Dass mit Granada und Leon nun zwei Städte auf dem Plan standen, war eine willkommene Abwechslung zum Inselleben auf Ometepe. Jede der beiden Städte hat ihren eigenen Charakter. Granada gilt als die chice Kolonialstadt und Leon ist stolz auf seinen Status als Zentrum der Revolution, die einst den Diktator stürzte.

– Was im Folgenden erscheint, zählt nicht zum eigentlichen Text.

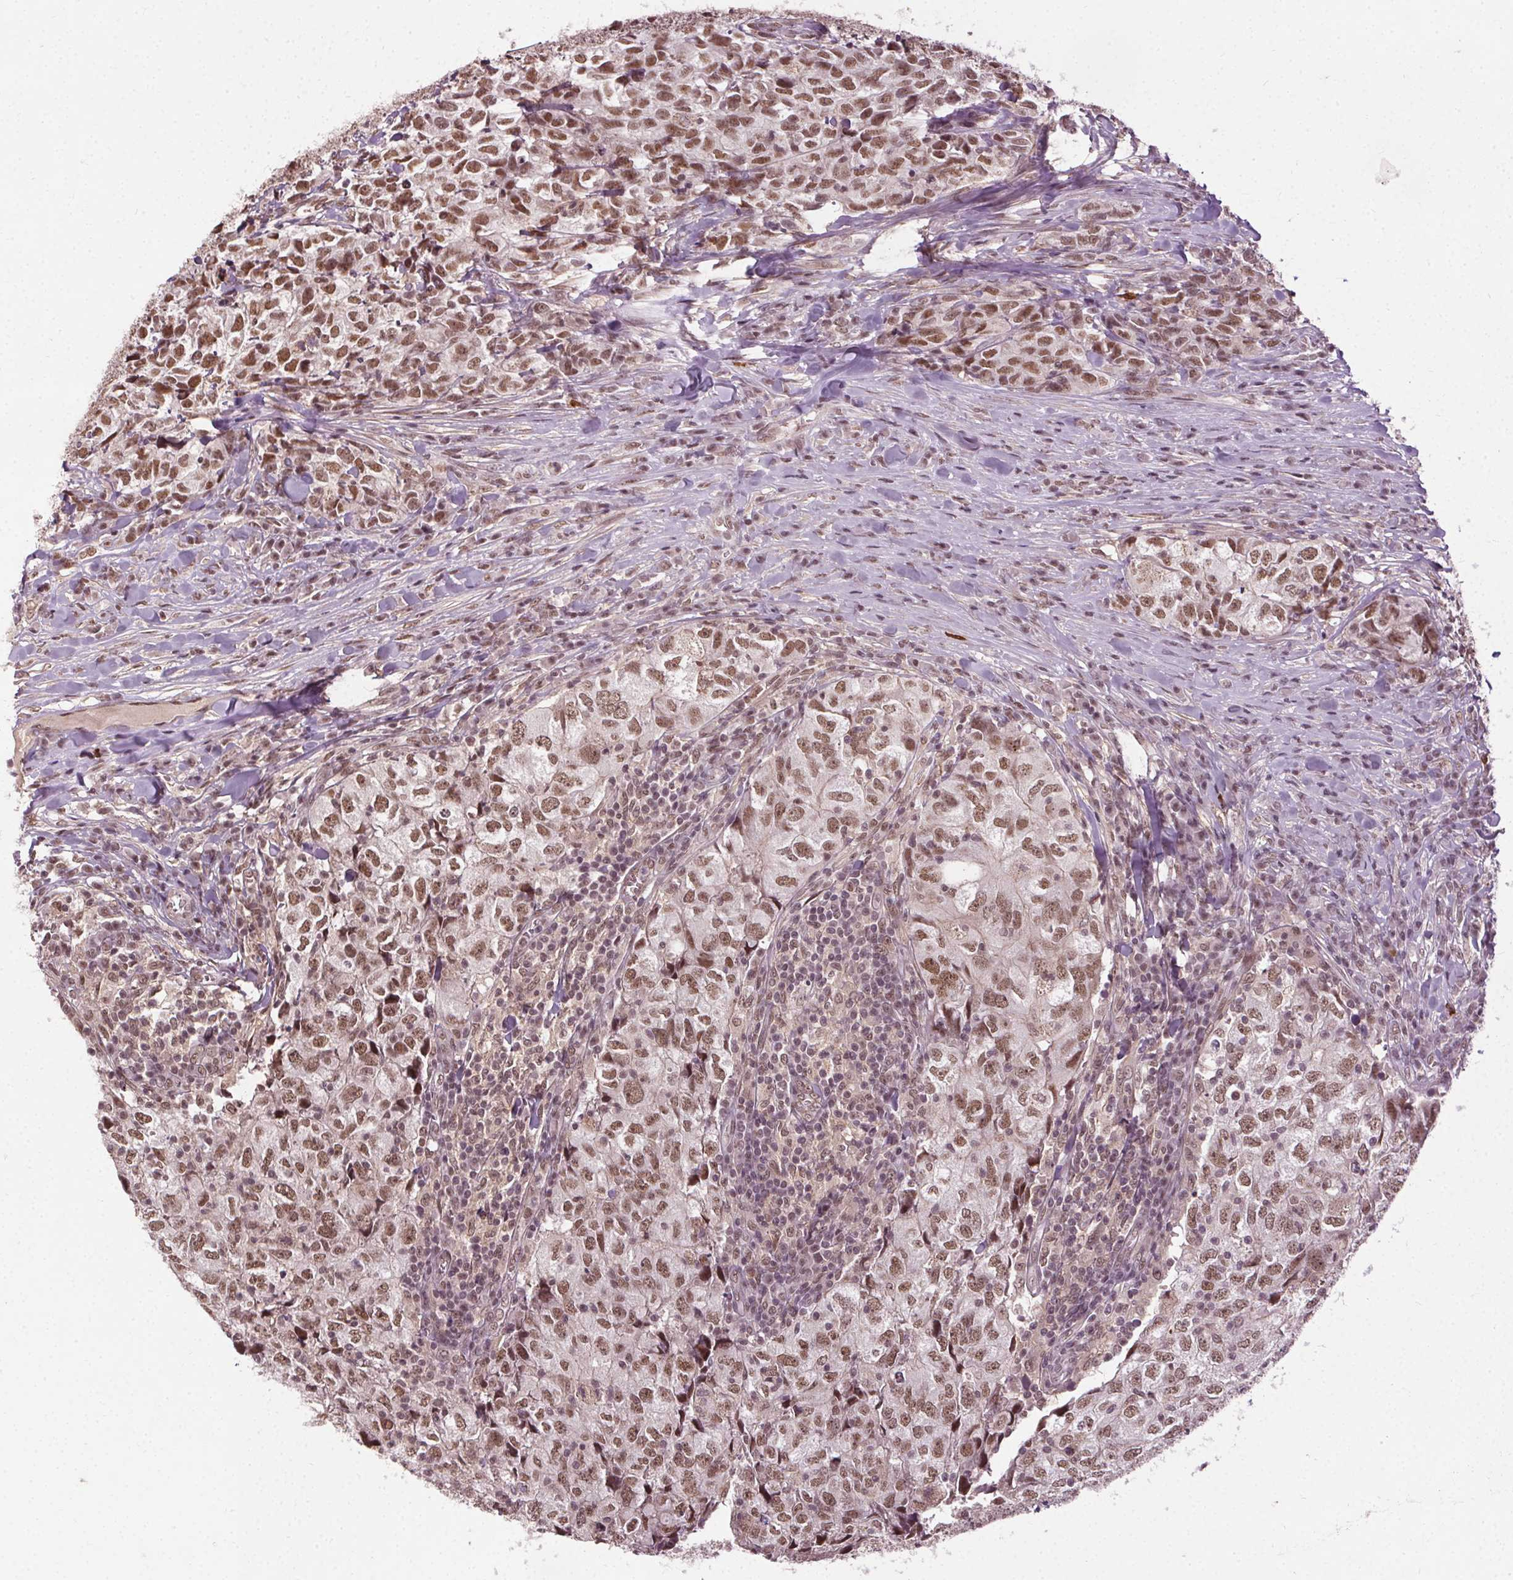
{"staining": {"intensity": "moderate", "quantity": ">75%", "location": "nuclear"}, "tissue": "breast cancer", "cell_type": "Tumor cells", "image_type": "cancer", "snomed": [{"axis": "morphology", "description": "Duct carcinoma"}, {"axis": "topography", "description": "Breast"}], "caption": "The micrograph shows staining of invasive ductal carcinoma (breast), revealing moderate nuclear protein positivity (brown color) within tumor cells.", "gene": "MED6", "patient": {"sex": "female", "age": 30}}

Granada liegt an den Ufern des Lago Nicaragua und konnte früher mit der Fähre von Ometepe aus erreicht werden. Aufgrund des niedrigen Wasserstands verkehren aktuell jedoch keine Schiffe. Somit planten wir für die Anreise über die uns bereits bekannten Orte San Jorge und Rivas. Tatsächlich mussten wir aber gar nicht ins hektische Rivas zurück. Nach der Taxifahrt in Ometepe zum Hafen und der anschließenden Fährverbindung über den See stand in San Jorge nicht das kleine, kompakte Colectivo sondern ein ausgewachsener Reisebus mit der Aufschrift „Rivas – Managua“. Wir hatten uns diesmal spontan mit einem belgischen Pärchen kurzgeschlossen und erkundigten uns, ob der Bus auch nach Granada fahren würde. Ins Zentrum von Granada fahre man auch, wurde uns versichert. Genial! Das ging viel leichter als gedacht! Mit einer ziemlichen frechen Aktion überraschte uns das Personal allerdings nach knapp einer Stunde. Plötzlich lief ein Kerl den Gang auf und ab und rief: „Granada, Granada, Granada! Ihr müsst hier aussteigen!“
Da wir die Fahrt per GPS verfolgten (wir sind schon ziemlich ausgebufft), wussten wir ganz sicher, dass wir noch nicht in Granada waren. Stattdessen waren wir an einer Abzweigung nach Managua. Der Bus würde hier weiter zur Hauptstadt fahren. Ein Stopp in Granada war – entgegen der Auskunft, die wir bekommen hatten – nie vorgesehen. Was für ein bemerkenswerter Zufall, dass an dieser Kreuzung mehrere Taxis und Tuk-Tuks bereitstanden. Ein Schelm, wer Böses dabei denkt…
Also begann wieder spontan das Spielchen mit Preisverhandlungen und Absprachen mit den Mitreisenden. Doch wir waren schnell positiv überrascht, für welchen günstigen Tarif wir wenige Augenblicke später zu viert im Taxi saßen. Noch dazu bringt einen das Taxi anstatt zur Bushaltestelle direkt zum Hostel. Und so hatten wir nicht wirklich das Gefühl, abgezockt worden zu sein, sondern trugen ein breites Grinsen im Gesicht.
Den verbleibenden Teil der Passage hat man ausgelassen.